Redimensionar as categorias da vida (sociedade, natureza, relações pessoais e de trabalho) foi um exercício que se apresentou para muitos no último ano. Esse exercício reflexivo é um convite para avaliar em quais condições queremos dar sequência aos nossos negócios, rotinas e relações.
A economia enquanto organização das relações de troca se apresenta de forma divisiva e degenerativa por opção, como mostra a economista Kate Raworth em seu livro A Economia Donut. Aponta também que a economia de amanhã deve ser distributiva e regenerativa por concepção; uma cuja dinâmica tende a fazer circular o valor que é criado ao invés de concentrá-lo. Talvez este seja o desafio geracional de empreendedores, economistas e empresários inovadores e despertos: fazer uso de suas horas de vida, que hoje são centradas em rotinas de trabalho, para cocriar novos mecanismos de distribuição compartilhada de valor.

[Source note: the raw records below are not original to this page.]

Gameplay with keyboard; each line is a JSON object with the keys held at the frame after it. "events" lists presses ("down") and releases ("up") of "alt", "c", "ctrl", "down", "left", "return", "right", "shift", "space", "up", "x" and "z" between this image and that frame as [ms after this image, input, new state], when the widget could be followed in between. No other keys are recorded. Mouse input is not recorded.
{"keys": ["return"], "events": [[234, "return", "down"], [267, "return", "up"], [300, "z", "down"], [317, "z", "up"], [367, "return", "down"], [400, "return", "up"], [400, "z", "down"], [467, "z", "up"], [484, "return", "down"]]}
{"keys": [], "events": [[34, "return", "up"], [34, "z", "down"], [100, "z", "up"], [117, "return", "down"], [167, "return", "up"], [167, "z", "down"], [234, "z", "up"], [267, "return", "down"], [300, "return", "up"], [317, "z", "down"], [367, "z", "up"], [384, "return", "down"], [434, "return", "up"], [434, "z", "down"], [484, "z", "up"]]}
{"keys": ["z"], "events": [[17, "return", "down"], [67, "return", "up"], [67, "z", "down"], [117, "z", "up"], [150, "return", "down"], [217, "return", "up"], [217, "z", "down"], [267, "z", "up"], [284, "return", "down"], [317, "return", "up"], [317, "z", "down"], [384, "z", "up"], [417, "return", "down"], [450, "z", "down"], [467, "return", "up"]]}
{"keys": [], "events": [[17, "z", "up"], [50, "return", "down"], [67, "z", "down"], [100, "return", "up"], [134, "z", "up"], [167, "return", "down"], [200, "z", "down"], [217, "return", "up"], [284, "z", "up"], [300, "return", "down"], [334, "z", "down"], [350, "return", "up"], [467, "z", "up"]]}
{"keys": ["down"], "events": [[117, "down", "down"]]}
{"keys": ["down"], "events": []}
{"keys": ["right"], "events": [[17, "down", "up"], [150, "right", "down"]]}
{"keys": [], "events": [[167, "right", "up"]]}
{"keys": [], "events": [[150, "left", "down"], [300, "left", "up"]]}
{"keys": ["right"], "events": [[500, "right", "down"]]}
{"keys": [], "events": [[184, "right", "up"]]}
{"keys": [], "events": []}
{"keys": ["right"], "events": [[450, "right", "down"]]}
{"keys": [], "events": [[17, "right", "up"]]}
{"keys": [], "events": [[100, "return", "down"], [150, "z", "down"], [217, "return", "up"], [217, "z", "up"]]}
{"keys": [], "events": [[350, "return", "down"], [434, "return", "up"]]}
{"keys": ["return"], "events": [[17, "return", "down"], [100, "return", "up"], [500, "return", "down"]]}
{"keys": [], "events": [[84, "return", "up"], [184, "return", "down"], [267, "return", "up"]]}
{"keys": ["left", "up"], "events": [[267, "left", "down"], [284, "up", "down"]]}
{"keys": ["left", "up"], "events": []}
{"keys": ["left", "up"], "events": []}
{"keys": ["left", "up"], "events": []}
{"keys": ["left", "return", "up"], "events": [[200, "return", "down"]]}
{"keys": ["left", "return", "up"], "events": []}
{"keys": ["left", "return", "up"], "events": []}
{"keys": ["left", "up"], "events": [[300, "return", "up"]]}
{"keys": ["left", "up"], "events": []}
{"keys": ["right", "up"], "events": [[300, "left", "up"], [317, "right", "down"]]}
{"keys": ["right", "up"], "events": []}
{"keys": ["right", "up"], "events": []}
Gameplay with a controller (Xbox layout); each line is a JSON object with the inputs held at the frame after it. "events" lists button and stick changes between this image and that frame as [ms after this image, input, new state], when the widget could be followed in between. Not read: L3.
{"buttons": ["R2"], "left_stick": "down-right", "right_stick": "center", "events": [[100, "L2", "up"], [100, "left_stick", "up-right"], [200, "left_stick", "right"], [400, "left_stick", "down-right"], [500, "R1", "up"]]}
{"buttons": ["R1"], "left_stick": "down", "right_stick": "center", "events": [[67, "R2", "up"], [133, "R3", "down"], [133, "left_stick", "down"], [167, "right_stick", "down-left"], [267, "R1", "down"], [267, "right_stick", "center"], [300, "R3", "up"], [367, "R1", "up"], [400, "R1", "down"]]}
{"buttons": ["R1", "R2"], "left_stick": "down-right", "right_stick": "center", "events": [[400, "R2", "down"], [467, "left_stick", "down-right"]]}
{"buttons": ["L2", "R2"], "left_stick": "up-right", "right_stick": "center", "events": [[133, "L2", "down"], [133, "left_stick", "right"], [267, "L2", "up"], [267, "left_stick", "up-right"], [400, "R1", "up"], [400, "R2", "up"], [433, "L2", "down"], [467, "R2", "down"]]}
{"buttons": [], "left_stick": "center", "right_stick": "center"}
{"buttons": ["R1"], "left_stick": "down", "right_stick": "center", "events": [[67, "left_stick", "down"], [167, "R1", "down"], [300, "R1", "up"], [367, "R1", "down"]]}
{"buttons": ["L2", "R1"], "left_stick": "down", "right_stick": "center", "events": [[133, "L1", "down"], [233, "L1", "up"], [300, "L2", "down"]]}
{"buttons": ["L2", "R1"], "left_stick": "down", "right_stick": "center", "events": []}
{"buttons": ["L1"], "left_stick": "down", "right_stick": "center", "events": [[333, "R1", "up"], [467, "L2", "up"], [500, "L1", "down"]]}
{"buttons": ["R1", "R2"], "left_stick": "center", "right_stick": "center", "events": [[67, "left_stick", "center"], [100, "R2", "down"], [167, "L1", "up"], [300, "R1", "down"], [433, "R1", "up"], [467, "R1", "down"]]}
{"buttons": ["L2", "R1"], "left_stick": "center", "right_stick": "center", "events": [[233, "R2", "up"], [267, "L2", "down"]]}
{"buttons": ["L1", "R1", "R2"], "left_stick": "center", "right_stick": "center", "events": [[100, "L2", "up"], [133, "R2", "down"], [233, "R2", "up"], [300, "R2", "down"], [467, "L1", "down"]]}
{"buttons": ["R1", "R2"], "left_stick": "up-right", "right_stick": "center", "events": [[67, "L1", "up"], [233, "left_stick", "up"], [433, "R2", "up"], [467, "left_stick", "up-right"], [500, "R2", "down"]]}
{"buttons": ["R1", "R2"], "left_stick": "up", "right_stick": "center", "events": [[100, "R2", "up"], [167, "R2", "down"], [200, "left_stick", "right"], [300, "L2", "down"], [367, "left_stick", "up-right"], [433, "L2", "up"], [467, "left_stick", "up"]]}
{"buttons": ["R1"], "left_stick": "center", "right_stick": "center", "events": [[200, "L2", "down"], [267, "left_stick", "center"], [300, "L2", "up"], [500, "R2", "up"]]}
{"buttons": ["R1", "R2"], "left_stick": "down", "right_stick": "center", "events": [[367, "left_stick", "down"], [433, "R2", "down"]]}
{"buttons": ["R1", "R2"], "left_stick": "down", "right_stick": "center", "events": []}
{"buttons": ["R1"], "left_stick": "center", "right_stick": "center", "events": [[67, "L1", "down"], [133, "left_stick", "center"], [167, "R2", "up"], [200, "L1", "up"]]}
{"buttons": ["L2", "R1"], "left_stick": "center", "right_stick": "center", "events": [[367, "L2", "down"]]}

Na prática vemos empreendedores sociais buscando soluções de mercado para estes desafios nos mais diversos setores. São exemplos os negócios comunitários que conseguem conectar pequenos produtores agrícolas à tecnologias e mercados para melhoria de produção, distribuição e uso sustentável de recursos, gerando renda para famílias associadas. Ou startups sociais que reestruturam a lógica do marketplace, fazendo uso dessas plataformas para geração de emprego e renda, via capacitação de um conjunto de trabalhadoras e trabalhadores, conectando-os a mercados demandantes. Nestas operações, para além de uma relação de estrita troca econômica, imperam a geração de vínculos amplos e complexos que buscam de um lado fomentar o consumo consciente e por outro, viabilizar renda e acesso a mercados para grupos minorizados, como é o caso de startups como Diosa, Cooltivando, Morá e tantos outros.
A pergunta que se instala, portanto, é sobre esta geração e sua habilidade para redefinir o mainstream econômico; que recursos, pessoas e valores ainda precisam ser mobilizados para dar voz, representatividade e possibilidade de expansão dessas soluções?